PROBLEM DETAILS ▸ Arrange the lines starting at the one containing "1. Испытательный стенд, производство" and ending at the one containing "2. Электрическое управление" as a JSON list of strings, one string per line, with blank lines left out.

RECORDS PROVIDED ▸
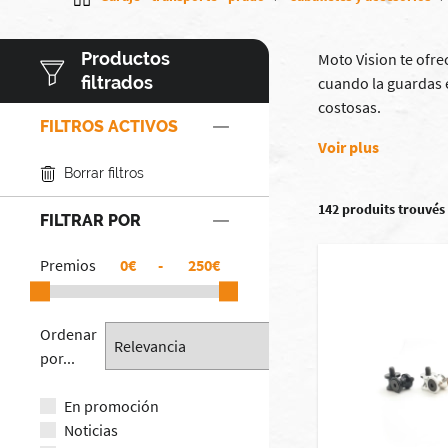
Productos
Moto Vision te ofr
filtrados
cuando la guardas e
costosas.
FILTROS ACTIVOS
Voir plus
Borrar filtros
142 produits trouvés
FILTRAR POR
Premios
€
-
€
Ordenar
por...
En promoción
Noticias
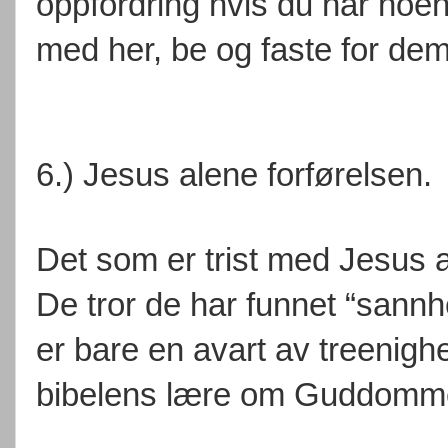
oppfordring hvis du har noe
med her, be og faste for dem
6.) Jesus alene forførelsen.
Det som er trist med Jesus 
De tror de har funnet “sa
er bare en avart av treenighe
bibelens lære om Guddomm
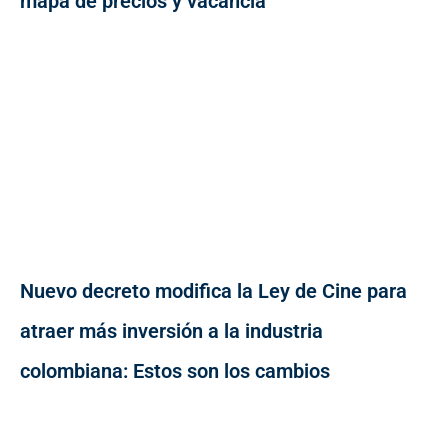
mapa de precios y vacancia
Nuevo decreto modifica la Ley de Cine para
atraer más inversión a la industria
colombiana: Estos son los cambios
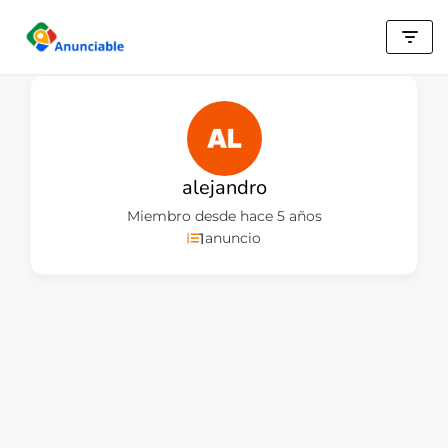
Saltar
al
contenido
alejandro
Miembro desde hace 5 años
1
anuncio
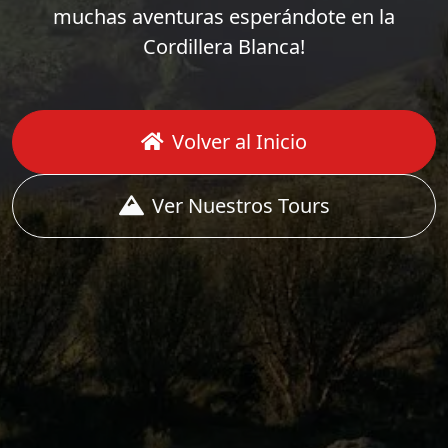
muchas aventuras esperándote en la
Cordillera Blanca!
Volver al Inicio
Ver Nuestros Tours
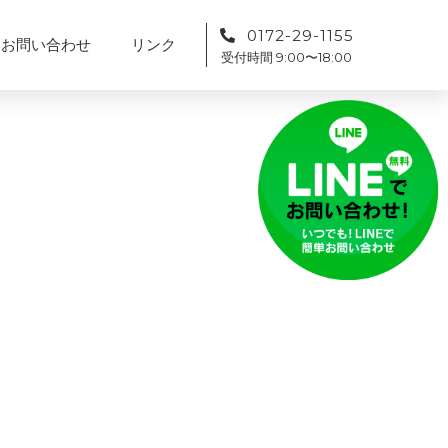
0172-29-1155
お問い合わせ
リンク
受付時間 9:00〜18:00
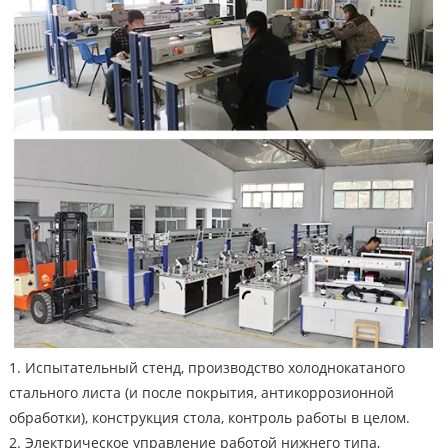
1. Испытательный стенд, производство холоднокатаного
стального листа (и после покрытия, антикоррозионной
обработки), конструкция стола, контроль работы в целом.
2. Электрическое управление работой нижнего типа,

---

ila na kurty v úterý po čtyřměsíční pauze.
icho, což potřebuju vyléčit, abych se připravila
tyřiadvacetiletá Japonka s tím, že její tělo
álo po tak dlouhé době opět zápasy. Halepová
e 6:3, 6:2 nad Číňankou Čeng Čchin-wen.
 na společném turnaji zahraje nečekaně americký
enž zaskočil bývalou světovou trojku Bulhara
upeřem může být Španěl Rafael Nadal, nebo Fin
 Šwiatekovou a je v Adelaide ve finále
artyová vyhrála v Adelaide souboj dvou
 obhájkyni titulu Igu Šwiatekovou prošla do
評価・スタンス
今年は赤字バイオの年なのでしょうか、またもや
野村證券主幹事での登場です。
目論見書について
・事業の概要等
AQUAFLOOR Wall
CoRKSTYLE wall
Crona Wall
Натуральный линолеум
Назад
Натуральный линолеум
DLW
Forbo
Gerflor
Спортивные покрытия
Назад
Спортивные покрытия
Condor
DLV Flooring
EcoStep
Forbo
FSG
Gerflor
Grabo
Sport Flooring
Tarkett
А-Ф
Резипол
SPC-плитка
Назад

EXERCISE ANSWER ▸
[
  "1. Испытательный стенд, производство холоднокатаного",
  "стального листа (и после покрытия, антикоррозионной",
  "обработки), конструкция стола, контроль работы в целом.",
  "2. Электрическое управление работой нижнего типа,"
]